In a collaborative effort between Kauai County and Kauai Nui Kuapapa, five detailed interpretive signs were recently unveiled at Kauai’s popular Lydgate Park to add to the existing signs surrounding the Hikinaakala heiau (rising sun temple).

These signs provide an educational walking tour interpreting the rich Hawaiian history and culture connected with Kauai’s Royal Coconut Coast. All signs are in both English and Hawaiian. Kauai Nui Kuapapa, is a project supporting  interpretation of Kauai’s cultural history, place-names and practices.


Nalani Brun, Tourism Specialist for Kauai County has worked with leaders of Kauai Nui Kuapapa to bring this project to fruition. She comments, “We encourage everyone to use this knowledge as a jumping off point to create their own action, whether it be to spend time with their Kupuna (elders, knowledgeable ones) and “talk-story,” dig deeper in study, volunteer at heiau maintenance projects or any number of things.”
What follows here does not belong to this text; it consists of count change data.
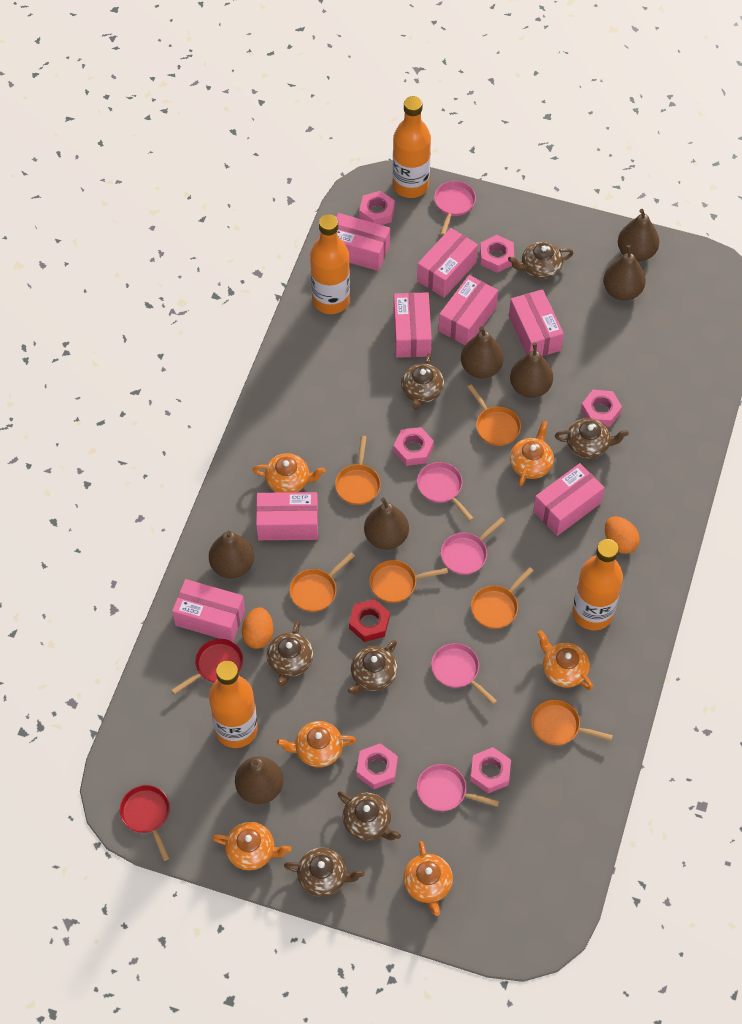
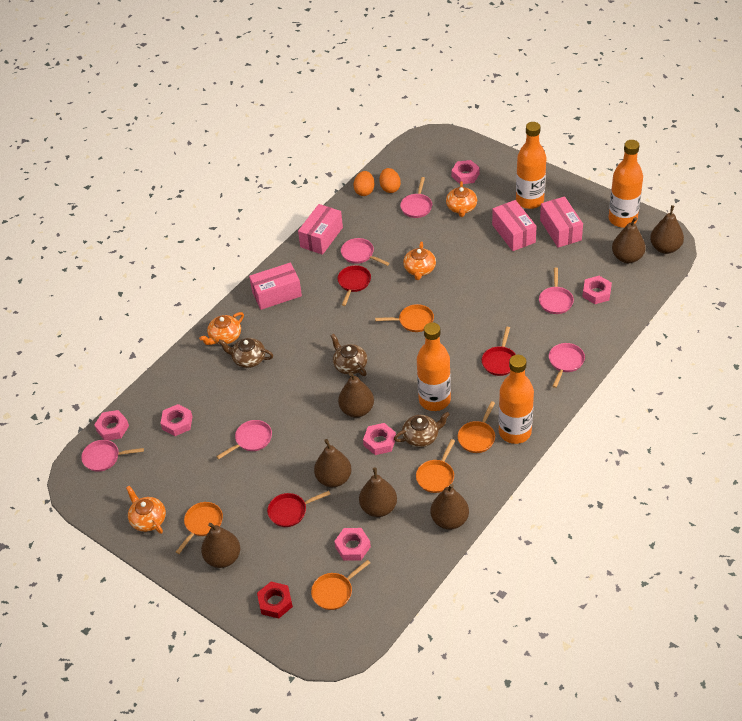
brown teapot: 7 -> 3
orange pan: 6 -> 5
orange teapot: 6 -> 4
pink box: 8 -> 4
pink pan: 5 -> 6
red pan: 2 -> 3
The first sign talks about the region, Puna Moku, (the Hawaiian land district of Puna) providing a sense of “where you are.” The second sign focuses on the Wailua Ahupuaa. The third sign provides historical place names of Wailua and looks at the small adjacent Ahupuaa of Olohena. The fourth sign provides a variety of wind names associated with Wailua, considered a useful tool for farmers and builders. The fifth sign concentrates on several significant heiau (temple, worshiping place) known as Kukui, Hikinaakala, Holoholoku, Malae, Poliahu; and the kapu (cultural taboos) associated with each.

The County is taking comment from local residents and visitors to apply recommended changes and will incorporate those into the signs over the next few months.